- Work to do: Extend the devotional piece on the Gospel of John and radical grace, picking up right after its final sentence.

Sometimes I wish the editors of bibles would give John that kind of emphasis because he is known to use the word “is” in powerful ways that, because of the relative insignificance of the linking verb, get overlooked.

God IS love. (1 John 4:8)
God IS light. (1 John 1:5)
…the Word WAS God. (John 1:1)
Your word IS truth. (John 17:17)

And don’t forget this Sunday’s gospel lesson (John 17:1-11). In recording Jesus’ final prayer with his disciples, John writes, “And this is eternal life, that they may know you, the only true God, and Jesus Christ whom you have sent.” This IS eternal life… If there’s ever been a moment to listen up and pay attention, it’s now. Want to know what the most important thing in the whole universe is? Here you go. If we take that “is” seriously, this passage becomes transformative.

What is eternal life? To know God and Jesus Christ. Jesus doesn’t say, “If you want to have eternal life, you must know God and Jesus Christ.” He doesn’t say, “Those who have eternal life are those who know God and Jesus Christ.” Nor does he say, “The way to eternal life is knowing God and Jesus Christ.” He comes straight out and says, “Eternal life IS to know God and Jesus Christ.”

Put a great big equal sign between the first part and second part of the sentence:

Eternal Life = Knowing God + Knowing Jesus Christ

What, then, is eternal life? It’s not going to heaven (thought maybe that’s part of it). It’s not being forgiven (though of course that is included). It’s not being delivered from the hands of our enemies (though that is implied). Eternal life is knowing God and Jesus Christ. That isn’t a life that stretches on forever. It’s a life that runs a deep as forever.


Eternal life isn’t more of what we’ve got stretched out for eternity. Eternal life is living a completely full life. Jesus isn’t offering a conditional statement. He’s giving his disciples and us an instruction. If eternal life is to know God and Jesus, that shifts the goal of our faith. We aren’t focused on our heavenly destination. We’re supposed to focus on so totally and completely being filled with God and Jesus that the life we live is as rich and deep and full and fruitful and confident and complete as possible. In short, eternal life isn’t about tomorrow. It’s about today.

Thursday, May 22, 2014

Radical Grace in John 14

The gospel never made sense to me until someone told me about radical grace. I understood that God loved me. And I knew that there was nothing I could do to earn his love. But I also thought that I had to decide to be a Christian. It went something like this:

Step One: If you want to go to heaven, you have to pray to God, tell him you’re sorry for your sins, and ask him to send Jesus into your heart.

There is no Step Two.

Sounded easy. I’ve always enjoyed following directions. They couldn’t get any simpler than that. So I did it. I said that prayer, and I gave God every single ounce of my heart, my will, my intention, my mind, my everything. And it didn’t work.

- Data listing:
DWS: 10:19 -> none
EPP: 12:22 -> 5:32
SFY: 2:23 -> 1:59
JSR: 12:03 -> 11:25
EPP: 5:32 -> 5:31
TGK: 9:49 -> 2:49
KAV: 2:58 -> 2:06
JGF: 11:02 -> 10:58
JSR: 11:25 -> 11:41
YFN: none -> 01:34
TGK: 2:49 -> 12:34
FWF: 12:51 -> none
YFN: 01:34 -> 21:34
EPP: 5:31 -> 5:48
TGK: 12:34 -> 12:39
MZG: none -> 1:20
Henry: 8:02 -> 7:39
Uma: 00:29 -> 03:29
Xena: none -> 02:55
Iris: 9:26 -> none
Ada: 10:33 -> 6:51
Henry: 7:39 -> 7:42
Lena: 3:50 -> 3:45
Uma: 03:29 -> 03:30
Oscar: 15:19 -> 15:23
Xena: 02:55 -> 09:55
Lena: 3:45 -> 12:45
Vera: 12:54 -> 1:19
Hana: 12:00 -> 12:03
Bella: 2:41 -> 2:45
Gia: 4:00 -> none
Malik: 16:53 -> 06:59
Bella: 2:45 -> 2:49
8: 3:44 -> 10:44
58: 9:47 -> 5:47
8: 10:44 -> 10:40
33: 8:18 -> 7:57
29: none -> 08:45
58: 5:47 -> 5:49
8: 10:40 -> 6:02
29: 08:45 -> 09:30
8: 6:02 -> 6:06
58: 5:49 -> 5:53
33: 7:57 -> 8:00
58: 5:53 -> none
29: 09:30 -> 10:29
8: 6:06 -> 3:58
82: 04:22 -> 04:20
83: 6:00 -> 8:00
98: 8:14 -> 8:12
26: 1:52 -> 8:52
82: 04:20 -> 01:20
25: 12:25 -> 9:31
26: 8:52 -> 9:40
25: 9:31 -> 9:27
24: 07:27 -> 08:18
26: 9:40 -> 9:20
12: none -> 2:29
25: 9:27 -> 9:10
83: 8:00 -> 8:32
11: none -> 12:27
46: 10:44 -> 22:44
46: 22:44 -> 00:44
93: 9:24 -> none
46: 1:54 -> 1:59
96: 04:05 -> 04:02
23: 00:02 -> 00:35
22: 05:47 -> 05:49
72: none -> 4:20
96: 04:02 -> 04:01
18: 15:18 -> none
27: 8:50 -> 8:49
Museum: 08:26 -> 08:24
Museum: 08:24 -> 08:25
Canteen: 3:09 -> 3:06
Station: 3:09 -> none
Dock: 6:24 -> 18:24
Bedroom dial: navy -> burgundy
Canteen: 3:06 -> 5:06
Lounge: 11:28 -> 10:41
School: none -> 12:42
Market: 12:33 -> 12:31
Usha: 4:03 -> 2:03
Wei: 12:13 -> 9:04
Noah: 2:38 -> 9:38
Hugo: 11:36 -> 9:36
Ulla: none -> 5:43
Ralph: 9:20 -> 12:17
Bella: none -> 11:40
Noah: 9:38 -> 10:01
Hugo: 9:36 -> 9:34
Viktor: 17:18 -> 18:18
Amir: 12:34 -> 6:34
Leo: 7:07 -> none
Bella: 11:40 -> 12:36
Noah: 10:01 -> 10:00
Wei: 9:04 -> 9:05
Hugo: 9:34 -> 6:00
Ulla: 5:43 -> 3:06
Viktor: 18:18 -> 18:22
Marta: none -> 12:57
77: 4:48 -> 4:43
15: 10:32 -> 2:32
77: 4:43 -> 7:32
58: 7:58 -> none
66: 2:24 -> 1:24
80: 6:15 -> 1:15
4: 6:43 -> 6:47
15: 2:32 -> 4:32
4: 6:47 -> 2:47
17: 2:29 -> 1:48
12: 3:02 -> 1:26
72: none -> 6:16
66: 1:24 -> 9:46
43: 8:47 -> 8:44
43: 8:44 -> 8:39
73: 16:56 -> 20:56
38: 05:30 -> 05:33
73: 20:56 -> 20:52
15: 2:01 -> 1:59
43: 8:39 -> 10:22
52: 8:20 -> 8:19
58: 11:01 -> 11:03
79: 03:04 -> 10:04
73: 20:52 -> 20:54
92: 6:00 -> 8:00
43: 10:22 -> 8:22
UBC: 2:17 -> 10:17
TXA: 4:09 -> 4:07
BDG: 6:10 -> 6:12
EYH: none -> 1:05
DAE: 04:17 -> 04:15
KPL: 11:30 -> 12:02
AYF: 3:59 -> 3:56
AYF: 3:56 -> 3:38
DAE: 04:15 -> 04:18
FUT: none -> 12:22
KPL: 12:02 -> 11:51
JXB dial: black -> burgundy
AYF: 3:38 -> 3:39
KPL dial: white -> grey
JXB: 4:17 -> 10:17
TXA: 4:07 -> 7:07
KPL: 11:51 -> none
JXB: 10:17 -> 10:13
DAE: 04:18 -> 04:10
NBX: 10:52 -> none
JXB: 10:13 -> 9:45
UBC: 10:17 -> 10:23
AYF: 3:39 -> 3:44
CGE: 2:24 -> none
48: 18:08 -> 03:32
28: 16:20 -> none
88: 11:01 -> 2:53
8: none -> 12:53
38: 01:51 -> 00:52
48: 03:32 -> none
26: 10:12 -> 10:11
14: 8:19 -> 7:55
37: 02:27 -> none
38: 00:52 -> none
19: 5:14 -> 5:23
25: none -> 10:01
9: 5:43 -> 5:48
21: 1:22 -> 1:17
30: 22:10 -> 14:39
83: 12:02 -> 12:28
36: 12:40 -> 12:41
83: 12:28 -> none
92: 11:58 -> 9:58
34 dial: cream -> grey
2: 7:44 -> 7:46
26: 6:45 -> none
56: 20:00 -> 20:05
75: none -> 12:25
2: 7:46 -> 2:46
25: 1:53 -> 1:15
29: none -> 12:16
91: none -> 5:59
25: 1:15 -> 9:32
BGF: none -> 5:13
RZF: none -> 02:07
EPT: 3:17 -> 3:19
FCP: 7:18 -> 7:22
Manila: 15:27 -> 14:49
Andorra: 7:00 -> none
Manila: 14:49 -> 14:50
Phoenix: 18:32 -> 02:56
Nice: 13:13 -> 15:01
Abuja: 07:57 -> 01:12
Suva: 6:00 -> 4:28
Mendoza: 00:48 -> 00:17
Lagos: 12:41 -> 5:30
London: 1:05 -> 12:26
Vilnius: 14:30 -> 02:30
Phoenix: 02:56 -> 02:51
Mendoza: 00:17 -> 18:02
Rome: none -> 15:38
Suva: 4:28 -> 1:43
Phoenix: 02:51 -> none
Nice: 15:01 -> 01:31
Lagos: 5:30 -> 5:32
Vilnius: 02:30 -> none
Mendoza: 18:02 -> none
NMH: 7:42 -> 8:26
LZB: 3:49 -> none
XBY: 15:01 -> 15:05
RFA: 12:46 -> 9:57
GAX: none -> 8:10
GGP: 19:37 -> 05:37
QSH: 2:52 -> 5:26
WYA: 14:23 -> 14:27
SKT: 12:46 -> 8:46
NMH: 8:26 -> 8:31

- Written response:
So I tried again. Kind of like the directions on a shampoo bottle, which invite you to rinse and then repeat, I went back to Step One and tried it again. And again. And again. And every night I said that prayer, and every morning I woke up wondering whether it had worked. Looking back, I now understand salvation to be that confidence one has that God will take care of you. It was missing, so I suppose in that sense salvation had eluded me. I tried pretty much every night for a dozen years and got nowhere.

Finally, I explained this frustrating experience to a friend and mentor, who then smiled warmly and put his hand on my shoulder and explained to me what radical grace is. “Evan, you can’t earn God’s love. You’re still trying to earn it by praying that prayer. You can’t decide for God to love you. God just loves you.” That night my prayer changed, and I only had to say it once. Here’s how it went:

Step One: If you want to go to heaven, good news! God already loves you and has sent his son Jesus Christ in order to make that possible. You don’t have to do a thing.

Step Two: Say thank you.

Step Three: Now that you know salvation, what are you going to do about it?

It’s a very different model of salvation. It’s one that says that we don’t decide whether we go to heaven. Just like we can’t decide whether God loves us. Either we’re going or we’re not and it’s all up to God. Heaven-bound or destined-for-Hell…either way, it’s up to God and not up to you. The God I know is a loving God, a saving God, a God who yearns to bring us into his kingdom. So I have that confidence (i.e., faith) that God will take care of me and all of creation. And it’s one that allows the believer to live into that unmerited love for the rest of his life.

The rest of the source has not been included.